Droga synodalna, która zresztą zaszczepiona jest na pożądanej przez papieża szerszej i bardziej globalnej konsultacji, w ramach której biskupi z całego świata zjadą do Rzymu w 2023 r., by zobaczyć, co zrobić z Kościołem, który – jak się mówi – potrzebuje nowej limfy. Również w tym przypadku ryzyko jest oczywiste: parezja, czyli otwarta i szczera wypowiedź chwalona wielokrotnie przez Franciszka, przyprawia już o niejeden ból głowy w Rzymie. Żądania, które pojawiły się na poziomie lokalnym, są w rzeczywistości spodziewane i budzące największe obawy: restyling, który obejmuje żądanie zdefiniowania celibatu jako opcjonalnego, otwarcia się na święcenia kobiet i całkowitego zrewidowania relacji między władzami w ramach instytucji kościelnej. Mawia się: więcej wagi dla władz lokalnych, a mniej dla centralnych. Papież, krótko mówiąc, stałby się kimś w rodzaju biskupa wśród biskupów, primus inter pares obdarzonym jedynie tytułem honorowym i niczym więcej. Ktoś, nieprzypadkowo, nazwał to „ortodoksyjnym punktem zwrotnym”. Ale do tego jeszcze daleka droga.

W każdym razie nie ulega wątpliwości, że w zmieniającym się Kościele wiele jego mocnych stron przechodzi mutację lub okres refleksji. Czy jest to zdrowe, czy nie, to kwestia dyskusyjna. Wystarczy pomyśleć o ruchach eklezjalnych, o tej sile, którą Jan Paweł II natychmiast zrozumiał i wykorzystał do ewangelizacji społeczeństwa, które po soborze wydawało się rozczarowane i uśpione. Wiele dyskutowano i dyskutuje się do dziś na temat wolności i przestrzeni działania przyznanej ruchom przez papieża Polaka: dla jednych cieszyły się one zbyt dużą władzą i zbyt małymi ograniczeniami, dla innych można było zrobić więcej. W każdym razie w pontyfikacie Franciszka zostały one wzięte pod lupę, aby zbadać nie tyle ich naturę, ile ich ewolucję.
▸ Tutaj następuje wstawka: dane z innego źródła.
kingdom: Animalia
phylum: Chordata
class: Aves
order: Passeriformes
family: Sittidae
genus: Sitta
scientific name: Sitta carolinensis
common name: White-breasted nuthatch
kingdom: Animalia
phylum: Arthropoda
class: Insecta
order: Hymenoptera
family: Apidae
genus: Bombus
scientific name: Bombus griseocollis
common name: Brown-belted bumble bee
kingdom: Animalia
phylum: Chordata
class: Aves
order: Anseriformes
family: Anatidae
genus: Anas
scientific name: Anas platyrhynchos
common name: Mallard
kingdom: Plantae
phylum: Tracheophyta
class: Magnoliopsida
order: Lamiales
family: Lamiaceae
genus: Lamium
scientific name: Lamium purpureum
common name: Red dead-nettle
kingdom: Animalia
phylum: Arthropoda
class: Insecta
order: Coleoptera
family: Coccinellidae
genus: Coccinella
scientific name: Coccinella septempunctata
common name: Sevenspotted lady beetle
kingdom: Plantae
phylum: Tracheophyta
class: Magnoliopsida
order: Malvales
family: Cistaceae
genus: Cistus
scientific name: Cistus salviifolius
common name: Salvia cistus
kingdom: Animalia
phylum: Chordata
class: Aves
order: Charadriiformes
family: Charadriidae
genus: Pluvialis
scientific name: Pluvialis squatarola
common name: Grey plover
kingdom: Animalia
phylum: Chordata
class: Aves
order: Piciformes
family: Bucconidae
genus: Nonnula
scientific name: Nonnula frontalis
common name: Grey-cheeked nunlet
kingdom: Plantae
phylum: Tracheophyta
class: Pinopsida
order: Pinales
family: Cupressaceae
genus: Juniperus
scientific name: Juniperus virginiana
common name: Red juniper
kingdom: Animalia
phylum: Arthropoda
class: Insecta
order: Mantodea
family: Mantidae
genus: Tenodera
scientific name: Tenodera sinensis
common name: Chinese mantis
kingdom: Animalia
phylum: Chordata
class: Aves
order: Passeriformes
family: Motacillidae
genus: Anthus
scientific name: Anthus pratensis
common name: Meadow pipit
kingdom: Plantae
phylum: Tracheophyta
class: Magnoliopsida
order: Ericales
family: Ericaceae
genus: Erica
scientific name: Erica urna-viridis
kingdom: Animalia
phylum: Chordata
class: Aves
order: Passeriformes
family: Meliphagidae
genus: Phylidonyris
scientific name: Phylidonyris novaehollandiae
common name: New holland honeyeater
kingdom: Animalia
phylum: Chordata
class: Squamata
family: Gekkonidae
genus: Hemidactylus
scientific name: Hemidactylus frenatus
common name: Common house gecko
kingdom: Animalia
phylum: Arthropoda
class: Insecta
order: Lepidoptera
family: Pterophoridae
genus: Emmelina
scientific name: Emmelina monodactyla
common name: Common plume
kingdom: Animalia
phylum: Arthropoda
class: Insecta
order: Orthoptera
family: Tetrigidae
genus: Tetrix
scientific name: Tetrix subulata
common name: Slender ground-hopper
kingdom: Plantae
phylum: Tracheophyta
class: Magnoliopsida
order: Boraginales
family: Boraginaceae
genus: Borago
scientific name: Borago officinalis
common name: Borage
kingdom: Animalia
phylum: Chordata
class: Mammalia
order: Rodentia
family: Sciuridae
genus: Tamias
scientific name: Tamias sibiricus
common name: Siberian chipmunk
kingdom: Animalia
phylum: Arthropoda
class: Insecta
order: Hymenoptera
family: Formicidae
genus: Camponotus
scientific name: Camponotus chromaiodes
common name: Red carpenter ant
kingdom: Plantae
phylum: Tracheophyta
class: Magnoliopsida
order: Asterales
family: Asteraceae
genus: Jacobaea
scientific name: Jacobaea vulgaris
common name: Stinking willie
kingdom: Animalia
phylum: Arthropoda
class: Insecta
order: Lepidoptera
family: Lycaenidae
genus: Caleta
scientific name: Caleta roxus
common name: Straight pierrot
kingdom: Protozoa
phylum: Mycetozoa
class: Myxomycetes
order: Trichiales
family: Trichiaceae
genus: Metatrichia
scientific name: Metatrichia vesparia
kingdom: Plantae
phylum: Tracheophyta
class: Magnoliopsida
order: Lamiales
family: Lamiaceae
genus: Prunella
Papież dostrzega dwa niebezpieczeństwa: nadużywanie władzy i autoreferencyjność, które prowadzą rzeczywistości kościelne do stopniowego odrywania się od centrum i stawania się czymś w rodzaju sekt. Z pewnością liczy się latynoamerykańskie pochodzenie Jorgego Maria Bergoglia, który dobrze zna zjawisko sekciarstwa, ale także pewne utrzymujące się od lat dryfy, które zwróciły uwagę Watykanu. Stąd potrzeba reformy i reorganizacji, pogłębienia oceny charyzmatów i próby dokręcenia śrub w relacji ze Stolicą Apostolską.

Z pewnością rzeczywistość kościelna znana w latach 80. i 90. ulegnie głębokim zmianom i tylko czas pokaże, czy będzie w stanie odzyskać (lub kontynuować) misyjny zapał tak drogi Karolowi Wojtyle. W każdym razie, jak widać, mamy do czynienia z sytuacją Kościoła mniejszościowego, co przewidział pół wieku temu młody bawarski profesor Joseph Ratzinger. Wpływ na to mają sekularyzacja, konsumpcjonizm, drastyczna i radykalna zmiana nawyków ludów europejskich. Wszystko to przyczyniło się do tego, że wiara stała się bardziej płynna, jak pisał Zygmunt Bauman. Prognoza się potwierdziła i nie trzeba zbyt wielu badań socjologicznych, by pojąć jej znaczenie. To wszystko jest oczywiste.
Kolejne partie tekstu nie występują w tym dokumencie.